▶ [WHAT TO WORK ON]
The copy has to match the data exactly and leave out every picture.

▶ [INPUT MATERIAL]
========================================
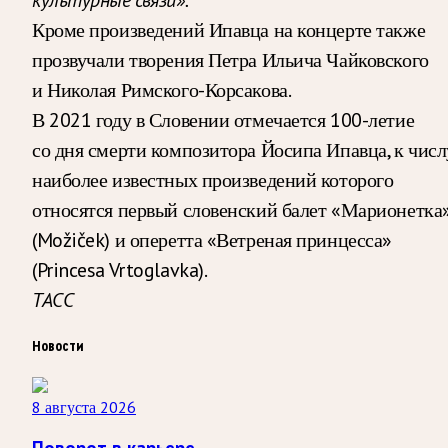
Кроме произведений Ипавца на концерте также
прозвучали творения Петра Ильича Чайковского
и Николая Римского-Корсакова.
В 2021 году в Словении отмечается 100-летие
со дня смерти композитора Йосипа Ипавца, к числ
наиболее известных произведений которого
относятся первый словенский балет «Марионетка
(Možiček) и оперетта «Ветреная принцесса»
(Princesa Vrtoglavka).
ТАСС
Новости
8 августа 2026
Поворот в карьере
========================================
▶ [RESPONSE AREA]
Кроме произведений Ипавца на концерте также
прозвучали творения Петра Ильича Чайковского
и Николая Римского-Корсакова.
В 2021 году в Словении отмечается 100-летие
со дня смерти композитора Йосипа Ипавца, к числ
наиболее известных произведений которого
относятся первый словенский балет «Марионетка
(Možiček) и оперетта «Ветреная принцесса»
(Princesa Vrtoglavka).
ТАСС
Новости
8 августа 2026
Поворот в карьере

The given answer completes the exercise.